Hey Cardinals Nation, I have a plea for you — stop fueling Brandon Phillips‘ fire at Busch Stadium. Stop booing the star second baseman for the Cincinnati Reds, because it has done nothing but make him a better player.
I understand he runs his mouth and you don’t like it. I know all about the fight he started nearly three years ago that ended in the ugliest way possible. You have every right to dispise him, but what is confusing me is why you continue to do the one thing he has stated numerous times only helps him play better?
He loves — loves — being booed. In his interview following Monday’s ugly loss, he once again proclaimed how the hate he receives is like a boost of super-strength.
It showed yesterday as he went 2-for-5 with a homer and two RBIs. Since 2010, Phillips has ten multiple hit games at Busch — several of which have been game-altering — along with 16 runs scored. It could be argued that Phillips plays better against the St. Louis Cardinals than any other baseball team — especially at Busch.
Having a player openly talk ‘smack’ about your baseball team can be infuriating, especially if the player isn’t the greatest person outside of the diamond. I don’t think that Phillips is that reprehensible of the guy. I follow him on Twitter and he always seems to take the time to respond to fans as well as pose for pictures.
Does that mean he’s forgivable? No, but you have to think that most of what he might have to say comes with a little tounge-in-cheek. Phillips knows what he says riles the fans up and he does it in almost a playful way … most of the time. His tirade prior to ‘The Fight’ aimed at the Cardinals definitely wasn’t the smartest thing he’s ever said.

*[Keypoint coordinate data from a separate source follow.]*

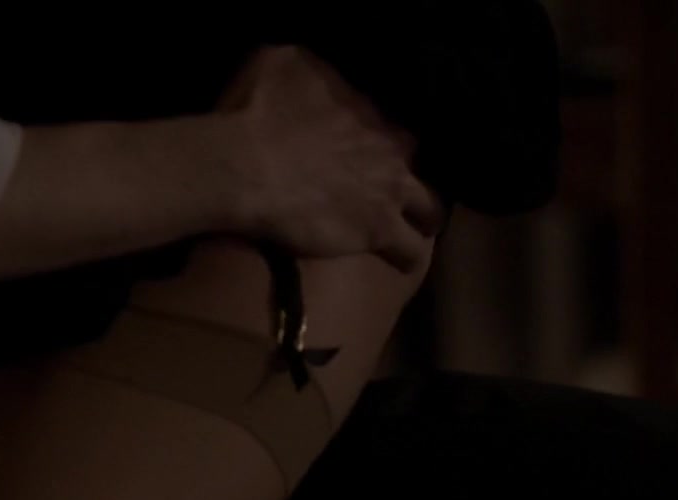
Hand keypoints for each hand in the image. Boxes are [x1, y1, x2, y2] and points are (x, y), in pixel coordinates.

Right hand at [221, 46, 443, 270]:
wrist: (246, 165)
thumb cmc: (255, 112)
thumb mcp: (283, 60)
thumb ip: (315, 65)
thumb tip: (321, 67)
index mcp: (370, 108)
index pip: (394, 124)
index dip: (385, 138)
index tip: (370, 148)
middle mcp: (390, 147)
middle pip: (422, 164)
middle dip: (411, 175)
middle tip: (391, 187)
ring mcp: (390, 191)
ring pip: (431, 210)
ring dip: (423, 218)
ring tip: (409, 229)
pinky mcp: (379, 231)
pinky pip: (410, 252)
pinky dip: (407, 256)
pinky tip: (401, 260)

But I have to admit, to an extent, he had a point. Reading through many of the comments posted on stories about Monday’s debacle opened my eyes to why so many fans dislike him. Its proclaimed that Phillips talks too much and that isn’t ‘Cardinal Baseball’.

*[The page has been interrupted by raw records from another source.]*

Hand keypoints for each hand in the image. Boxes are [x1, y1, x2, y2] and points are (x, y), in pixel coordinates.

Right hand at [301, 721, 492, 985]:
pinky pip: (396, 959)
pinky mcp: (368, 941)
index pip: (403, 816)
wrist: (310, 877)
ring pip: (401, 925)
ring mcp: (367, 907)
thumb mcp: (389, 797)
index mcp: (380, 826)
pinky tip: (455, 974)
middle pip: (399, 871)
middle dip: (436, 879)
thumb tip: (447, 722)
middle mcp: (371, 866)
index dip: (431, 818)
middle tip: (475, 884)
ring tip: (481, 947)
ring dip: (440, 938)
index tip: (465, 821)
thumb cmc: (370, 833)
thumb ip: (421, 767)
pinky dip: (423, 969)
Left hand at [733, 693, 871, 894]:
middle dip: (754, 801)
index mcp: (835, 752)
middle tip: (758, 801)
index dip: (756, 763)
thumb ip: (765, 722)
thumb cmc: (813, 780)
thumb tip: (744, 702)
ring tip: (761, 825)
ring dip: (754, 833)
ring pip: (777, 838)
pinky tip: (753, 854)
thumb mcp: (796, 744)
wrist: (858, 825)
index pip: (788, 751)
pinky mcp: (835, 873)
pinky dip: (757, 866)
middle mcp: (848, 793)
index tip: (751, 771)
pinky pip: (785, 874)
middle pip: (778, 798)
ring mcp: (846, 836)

For the most part, it isn’t. The Cardinals have one of the most respectable organizations in all of professional sports. However, two folks immediately come to mind to contradict that image: former pitching coach Dave Duncan and starting pitcher Chris Carpenter. Both have been seen barking at opponents on many occasions, taking exception to behavior or reactions they don’t appreciate.
Yet the difference between those two behaviors is one side leaves it on the field.
It should go without saying that we live in a media-driven society, especially in the sports realm, where any sort of controversy has the tendency to be blown out of proportion by the big sports stations, sites, etc. When a player has something to say about his opponents, you can be damn sure the media will make sure everyone knows about it.
Should Phillips just keep his mouth shut and play the game? Probably. Should Busch Stadium patrons stop feeding his ego for the perceived benefit it gives to the team they root so hard for?
Hate Phillips all you want, but there has to come a time when you realize you’re reactions haven’t done your team much good.